US Launches Section 301 Probe Targeting India and 15 Others
US Escalates Trade Scrutiny with New Investigation
The United States government has initiated a new trade investigation under Section 301 of the Trade Act of 1974, targeting India and 15 other major economies. Announced on March 11, 2026, by the office of the United States Trade Representative (USTR), the probe will examine whether these countries engage in unfair trade practices that contribute to 'structural excess capacity' in global manufacturing. This move signals a significant escalation in Washington's trade enforcement activities and could lead to the imposition of new tariffs in the coming months, creating fresh uncertainty for Indian exporters.
Understanding Section 301
Section 301 is a key provision in US trade law that grants the USTR broad authority to investigate and respond to foreign trade practices it deems unfair or harmful to American commerce. The law allows the USTR to take action against policies that are considered unreasonable, discriminatory, or that burden or restrict US trade. If an investigation confirms such violations, the US can impose remedies, which may include tariffs, import restrictions, or the suspension of trade concessions. It serves as Washington's primary legal tool for unilaterally addressing perceived unfairness in international trade.
Why Has This Probe Been Launched Now?
The timing of this investigation is directly linked to a recent legal setback for the Trump administration. On February 20, 2026, the US Supreme Court struck down the legal basis for the administration's 'reciprocal tariffs,' which had been a cornerstone of its trade strategy. In response, the administration quickly imposed a temporary, flat 10% tariff on all imports under a different law, Section 122 of the Trade Act of 1974. However, this new Section 301 investigation represents a more targeted and legally robust approach to rebuilding trade pressure on key partners. The probe aims to build a formal case against specific policies that allegedly distort global markets.
Who and What is Under Scrutiny?
The investigation covers a wide range of economies, including 15 countries and the 27-nation European Union bloc. The full list includes India, China, Japan, South Korea, Mexico, Taiwan, Vietnam, Thailand, Malaysia, Cambodia, Singapore, Indonesia, Bangladesh, Switzerland, and Norway. The USTR will focus on whether government policies have led to excess production capacity in several key industrial sectors. These sectors include steel, aluminum, automobiles, batteries, electronics, chemicals, machinery, semiconductors, and solar modules.
The Investigation's Focus
The probe will examine a variety of practices that could contribute to overcapacity. According to the USTR, this includes government subsidies, the activities of state-owned enterprises, subsidized lending, currency manipulation, suppressed domestic demand, and lax labor or environmental standards. The core objective is to determine if these policies give manufacturers in the targeted countries an unfair advantage, allowing them to flood global markets with goods at artificially low prices, thereby harming American industries.

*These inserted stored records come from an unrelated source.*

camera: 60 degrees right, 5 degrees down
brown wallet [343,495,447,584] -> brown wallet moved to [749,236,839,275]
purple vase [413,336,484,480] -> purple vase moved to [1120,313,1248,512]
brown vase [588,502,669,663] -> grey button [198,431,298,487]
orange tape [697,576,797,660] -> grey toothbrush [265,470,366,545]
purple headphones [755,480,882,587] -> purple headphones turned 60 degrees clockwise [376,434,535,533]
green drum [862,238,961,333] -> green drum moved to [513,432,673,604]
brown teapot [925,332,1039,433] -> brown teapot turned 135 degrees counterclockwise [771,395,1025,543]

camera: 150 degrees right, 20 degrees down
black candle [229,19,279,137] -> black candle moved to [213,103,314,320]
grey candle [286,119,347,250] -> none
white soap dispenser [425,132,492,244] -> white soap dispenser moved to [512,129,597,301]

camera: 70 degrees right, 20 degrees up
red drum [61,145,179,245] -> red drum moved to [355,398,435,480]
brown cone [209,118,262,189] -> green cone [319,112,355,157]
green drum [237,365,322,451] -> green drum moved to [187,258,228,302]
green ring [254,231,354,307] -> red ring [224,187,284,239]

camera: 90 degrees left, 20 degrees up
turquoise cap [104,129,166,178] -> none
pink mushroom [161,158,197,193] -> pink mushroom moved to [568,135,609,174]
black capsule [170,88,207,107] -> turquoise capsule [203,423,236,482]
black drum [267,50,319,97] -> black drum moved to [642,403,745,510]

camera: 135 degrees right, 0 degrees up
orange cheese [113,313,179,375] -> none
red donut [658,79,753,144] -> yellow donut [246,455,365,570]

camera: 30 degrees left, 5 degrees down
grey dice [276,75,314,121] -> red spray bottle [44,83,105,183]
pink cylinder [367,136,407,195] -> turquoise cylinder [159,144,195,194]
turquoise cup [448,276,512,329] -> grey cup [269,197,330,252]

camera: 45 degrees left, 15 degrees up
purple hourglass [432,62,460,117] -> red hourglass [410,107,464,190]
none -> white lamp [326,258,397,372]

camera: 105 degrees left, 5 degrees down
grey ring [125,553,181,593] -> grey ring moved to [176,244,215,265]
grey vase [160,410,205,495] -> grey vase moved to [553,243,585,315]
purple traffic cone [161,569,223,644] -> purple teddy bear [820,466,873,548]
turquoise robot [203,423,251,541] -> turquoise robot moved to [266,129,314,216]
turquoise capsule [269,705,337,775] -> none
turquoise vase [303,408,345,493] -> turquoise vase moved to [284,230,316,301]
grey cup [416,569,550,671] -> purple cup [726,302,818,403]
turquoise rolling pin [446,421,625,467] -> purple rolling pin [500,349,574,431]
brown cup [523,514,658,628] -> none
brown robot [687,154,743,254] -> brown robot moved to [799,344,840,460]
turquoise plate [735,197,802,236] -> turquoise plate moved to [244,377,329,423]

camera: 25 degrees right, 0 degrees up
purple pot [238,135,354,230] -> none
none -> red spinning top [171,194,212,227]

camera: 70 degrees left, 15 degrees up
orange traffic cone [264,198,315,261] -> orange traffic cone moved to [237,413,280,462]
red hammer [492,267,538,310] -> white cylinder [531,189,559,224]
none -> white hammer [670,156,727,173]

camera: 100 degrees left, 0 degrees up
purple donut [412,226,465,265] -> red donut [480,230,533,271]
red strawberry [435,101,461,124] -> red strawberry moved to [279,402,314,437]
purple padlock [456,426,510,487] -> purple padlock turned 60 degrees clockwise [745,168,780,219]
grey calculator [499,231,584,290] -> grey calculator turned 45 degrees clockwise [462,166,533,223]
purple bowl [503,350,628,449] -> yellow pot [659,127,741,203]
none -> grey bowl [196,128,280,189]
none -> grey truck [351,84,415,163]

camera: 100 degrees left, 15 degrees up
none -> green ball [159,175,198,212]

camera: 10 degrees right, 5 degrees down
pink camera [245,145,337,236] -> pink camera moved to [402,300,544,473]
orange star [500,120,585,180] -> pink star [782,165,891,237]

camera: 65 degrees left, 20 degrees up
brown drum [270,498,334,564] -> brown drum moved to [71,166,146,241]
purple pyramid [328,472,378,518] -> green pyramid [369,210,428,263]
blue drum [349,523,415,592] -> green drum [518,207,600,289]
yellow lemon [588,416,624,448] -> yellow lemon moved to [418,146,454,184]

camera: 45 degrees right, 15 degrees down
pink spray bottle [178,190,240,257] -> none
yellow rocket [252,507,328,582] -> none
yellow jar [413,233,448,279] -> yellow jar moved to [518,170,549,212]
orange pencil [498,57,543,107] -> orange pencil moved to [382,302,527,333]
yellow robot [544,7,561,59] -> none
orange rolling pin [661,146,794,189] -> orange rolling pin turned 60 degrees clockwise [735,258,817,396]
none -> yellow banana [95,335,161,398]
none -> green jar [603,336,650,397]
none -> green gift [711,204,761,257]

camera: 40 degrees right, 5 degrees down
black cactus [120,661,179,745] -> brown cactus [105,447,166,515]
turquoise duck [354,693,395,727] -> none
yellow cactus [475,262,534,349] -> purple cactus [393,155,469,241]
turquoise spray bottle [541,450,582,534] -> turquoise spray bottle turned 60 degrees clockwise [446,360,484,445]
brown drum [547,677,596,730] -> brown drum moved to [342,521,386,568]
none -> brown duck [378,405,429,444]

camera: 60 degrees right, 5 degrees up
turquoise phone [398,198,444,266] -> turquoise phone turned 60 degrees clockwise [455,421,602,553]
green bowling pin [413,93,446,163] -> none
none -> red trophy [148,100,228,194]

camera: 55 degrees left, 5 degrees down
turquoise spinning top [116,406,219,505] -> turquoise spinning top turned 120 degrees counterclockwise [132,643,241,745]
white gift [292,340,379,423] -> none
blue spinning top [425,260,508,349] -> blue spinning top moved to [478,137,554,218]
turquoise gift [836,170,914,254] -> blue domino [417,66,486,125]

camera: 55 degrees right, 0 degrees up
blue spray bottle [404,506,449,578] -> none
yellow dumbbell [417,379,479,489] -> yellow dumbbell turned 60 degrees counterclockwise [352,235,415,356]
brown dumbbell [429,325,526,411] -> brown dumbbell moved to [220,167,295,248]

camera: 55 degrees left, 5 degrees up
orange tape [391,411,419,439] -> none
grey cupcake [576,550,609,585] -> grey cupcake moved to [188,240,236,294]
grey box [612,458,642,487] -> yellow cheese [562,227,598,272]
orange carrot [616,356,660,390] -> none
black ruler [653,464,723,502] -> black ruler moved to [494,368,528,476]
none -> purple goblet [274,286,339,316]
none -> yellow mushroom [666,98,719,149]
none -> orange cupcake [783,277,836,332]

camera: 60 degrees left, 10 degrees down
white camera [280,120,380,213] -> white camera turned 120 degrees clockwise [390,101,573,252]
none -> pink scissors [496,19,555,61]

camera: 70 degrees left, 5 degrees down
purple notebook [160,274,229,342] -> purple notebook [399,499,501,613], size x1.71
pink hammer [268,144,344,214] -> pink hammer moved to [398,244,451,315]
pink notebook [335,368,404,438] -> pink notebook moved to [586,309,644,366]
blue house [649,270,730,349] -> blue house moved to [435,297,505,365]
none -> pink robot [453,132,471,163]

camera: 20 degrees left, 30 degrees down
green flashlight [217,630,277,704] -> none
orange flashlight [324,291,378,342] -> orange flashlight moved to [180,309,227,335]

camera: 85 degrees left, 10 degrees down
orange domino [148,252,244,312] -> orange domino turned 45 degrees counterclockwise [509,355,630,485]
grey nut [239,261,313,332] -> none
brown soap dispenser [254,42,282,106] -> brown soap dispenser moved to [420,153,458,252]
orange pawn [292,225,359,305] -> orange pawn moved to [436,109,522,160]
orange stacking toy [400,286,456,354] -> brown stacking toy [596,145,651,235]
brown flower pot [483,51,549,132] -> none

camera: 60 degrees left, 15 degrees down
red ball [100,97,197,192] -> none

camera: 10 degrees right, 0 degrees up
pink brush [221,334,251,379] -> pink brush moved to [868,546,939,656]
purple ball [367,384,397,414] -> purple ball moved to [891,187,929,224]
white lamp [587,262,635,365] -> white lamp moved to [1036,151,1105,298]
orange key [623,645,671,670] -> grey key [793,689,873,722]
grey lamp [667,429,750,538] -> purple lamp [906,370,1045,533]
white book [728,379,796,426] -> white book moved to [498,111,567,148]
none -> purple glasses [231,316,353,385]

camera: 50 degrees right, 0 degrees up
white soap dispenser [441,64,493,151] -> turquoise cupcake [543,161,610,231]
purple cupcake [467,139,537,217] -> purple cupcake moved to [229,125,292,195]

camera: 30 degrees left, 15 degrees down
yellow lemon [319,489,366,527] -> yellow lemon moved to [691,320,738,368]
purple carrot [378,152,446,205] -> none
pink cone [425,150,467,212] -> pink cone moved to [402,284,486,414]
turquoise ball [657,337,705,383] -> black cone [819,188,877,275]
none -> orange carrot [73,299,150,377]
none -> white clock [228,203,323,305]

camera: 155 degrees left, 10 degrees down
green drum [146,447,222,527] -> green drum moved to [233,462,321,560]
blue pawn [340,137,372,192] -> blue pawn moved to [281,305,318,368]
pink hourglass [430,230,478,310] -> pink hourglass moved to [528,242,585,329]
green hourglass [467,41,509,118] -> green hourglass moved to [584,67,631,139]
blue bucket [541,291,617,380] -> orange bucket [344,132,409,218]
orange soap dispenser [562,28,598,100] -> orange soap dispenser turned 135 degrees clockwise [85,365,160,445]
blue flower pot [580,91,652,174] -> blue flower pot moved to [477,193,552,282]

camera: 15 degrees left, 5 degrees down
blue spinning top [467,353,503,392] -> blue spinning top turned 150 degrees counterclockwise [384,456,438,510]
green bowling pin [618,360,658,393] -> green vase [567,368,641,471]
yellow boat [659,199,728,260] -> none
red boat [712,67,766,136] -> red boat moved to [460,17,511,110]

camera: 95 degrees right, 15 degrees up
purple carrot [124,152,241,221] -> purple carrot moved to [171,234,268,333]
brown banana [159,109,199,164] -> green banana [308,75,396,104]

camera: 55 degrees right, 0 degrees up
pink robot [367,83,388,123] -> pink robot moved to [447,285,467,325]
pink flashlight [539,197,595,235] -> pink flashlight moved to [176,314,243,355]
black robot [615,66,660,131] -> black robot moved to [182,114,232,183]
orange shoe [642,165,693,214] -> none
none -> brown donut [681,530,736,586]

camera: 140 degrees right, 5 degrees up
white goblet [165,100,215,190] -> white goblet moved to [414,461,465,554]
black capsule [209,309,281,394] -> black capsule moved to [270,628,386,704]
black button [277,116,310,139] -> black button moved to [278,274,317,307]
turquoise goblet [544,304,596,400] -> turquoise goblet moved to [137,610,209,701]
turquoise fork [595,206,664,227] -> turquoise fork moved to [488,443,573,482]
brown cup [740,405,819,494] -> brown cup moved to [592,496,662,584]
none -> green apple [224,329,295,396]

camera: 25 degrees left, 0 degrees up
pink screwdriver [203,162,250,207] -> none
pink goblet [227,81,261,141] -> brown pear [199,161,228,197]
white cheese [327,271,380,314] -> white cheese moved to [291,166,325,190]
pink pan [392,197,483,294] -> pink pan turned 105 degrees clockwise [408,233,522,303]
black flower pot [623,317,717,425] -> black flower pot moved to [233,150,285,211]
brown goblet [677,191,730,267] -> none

Key Details of the Section 301 Probe
The Investigation Process and Timeline
The Section 301 investigation follows a structured and public process. The USTR will open public dockets for written submissions on March 17, 2026, allowing companies, industry groups, and foreign governments to provide comments and evidence. The deadline for these submissions and for requests to participate in public hearings is April 15. A public hearing is anticipated to be held around May 5, where stakeholders can present their cases directly to the investigating committee. Following this, the USTR will review the evidence and issue its findings and recommendations for action.
Implications for India
For India, its inclusion in this probe signals renewed and intense scrutiny of its industrial and trade policies from Washington. The United States is one of India's largest trading partners, and any punitive measures could have a significant impact on its manufacturing and export sectors. According to the Global Trade Research Initiative (GTRI), the investigation specifically highlights several Indian sectors where structural excess capacity or export surpluses may exist. These include solar modules, petrochemicals, steel, textiles, health-related goods, construction materials, and automotive products. For instance, the US notice points out that India's solar-module manufacturing capacity is already nearly three times its domestic demand, suggesting a reliance on export markets.
Potential Outcomes and Market Impact
If the investigation concludes that India's policies are distorting trade, the US could impose tariffs or other restrictions on Indian exports. This creates a challenging environment for businesses involved in the identified sectors. However, Section 301 probes do not always end in tariffs. They often serve as leverage to bring trading partners to the negotiating table. It is possible that the investigation could lead to diplomatic discussions aimed at finding policy solutions to address US concerns. This probe follows a joint statement signed on February 6, 2026, where India committed to reducing certain tariffs and purchasing over $100 billion in US products, complicating the bilateral trade relationship.
Conclusion: A Period of Uncertainty Ahead
The launch of this Section 301 investigation places India and other major economies under a microscope, creating a period of uncertainty for global trade. While the process is more legally constrained than previous tariff actions, the threat of new duties is real. The outcome will depend on the evidence gathered and the willingness of the targeted countries to negotiate. For Indian industries, the immediate future involves preparing for the public consultation process and monitoring developments closely. The findings from the USTR, expected after the May hearings, will be a critical indicator of the direction US trade policy will take.